Referring to the inevitable union of art and fashion, he described that as “natural selection. You have [Bernard] Arnault buying Tiffany’s and then buying a Basquiat painting and then producing a Patek Philippe limited [edition] watch that is first seen on Jay-Z’s wrist. The interaction of art and commerce and fashion is inevitable. It’s just being accelerated by the consolidation of all these issues, whether it’s Kardashian, Arnault or the Gagosian Gallery having 19 galleries. It’s just more, more, more. It’s also mutually beneficial.”

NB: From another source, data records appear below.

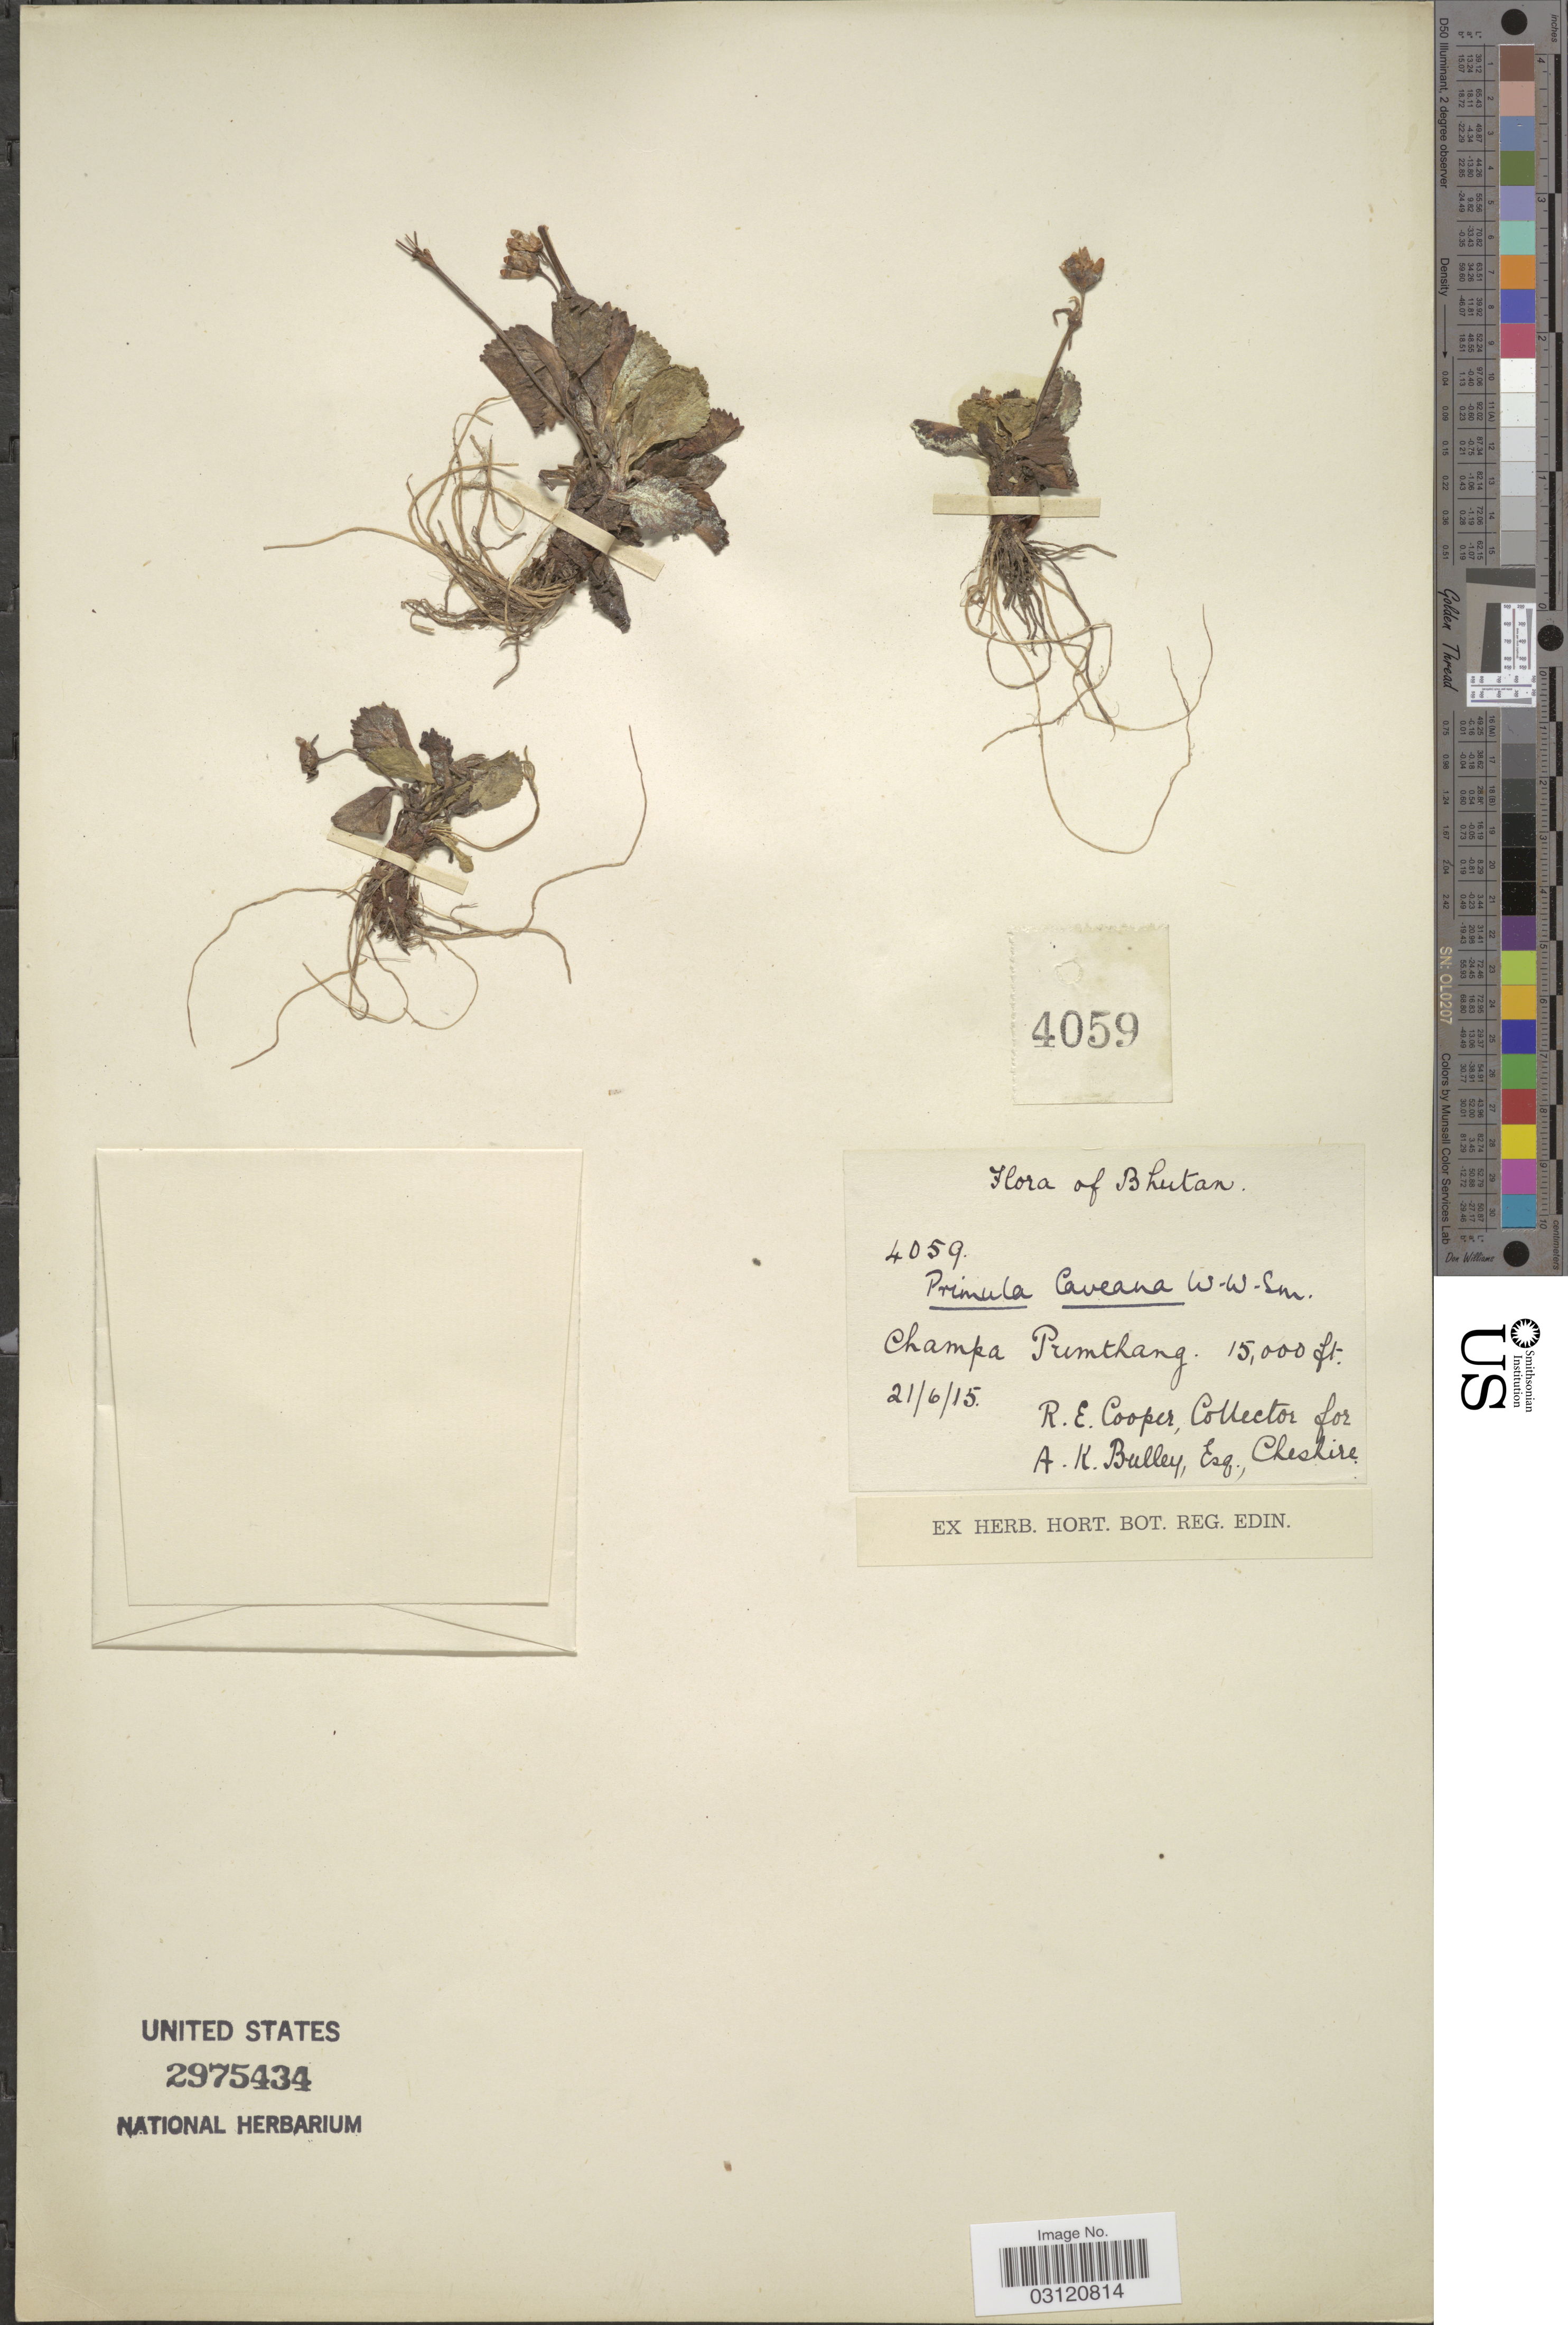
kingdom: Plantae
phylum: Tracheophyta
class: Magnoliopsida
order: Ericales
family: Primulaceae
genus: Primula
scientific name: Primula caveana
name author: W.W. Sm.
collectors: R. E. Cooper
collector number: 4059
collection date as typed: Transcribed d/m/y: 21/6/15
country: Bhutan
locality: Champa Pumthang.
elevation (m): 4572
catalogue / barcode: US 2975434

The alignment can also be seen in mainstream brands like Uniqlo, which has collaborated with the Louvre, the Museum of Modern Art, and artists like Takashi Murakami, Jeff Koons, Kaws and Daniel Arsham. “Absolutely. And that’s a good thing. If some 12-year-old gets a Warhol, Basquiat or [Keith] Haring T-shirt and begins to explore beyond the sheer graphic qualities of wearing a shirt, that leads to greater investigation and enthusiasm on the part of everybody. That democratization of art is great,” Fabricant said. “Warhol always wanted that. He was the first guy to want that: where everybody has a moment of fame and everybody can understand it. It’s almost like Warhol was the first painter since the Renaissance, where if you walked into a church in 15th-century Florence and saw a Nativity scene, you knew every person in that Nativity scene because Catholicism was universal in Italy. With Warhol, it’s the same thing of having all these images that everyone can respond to and would understand without the baggage of art world explication and art history. That was his main gift. He was universally understood — [snapping his fingers for effect] boom. Soup can — boom. It’s like the Madonna. Boom — you understood what it was.”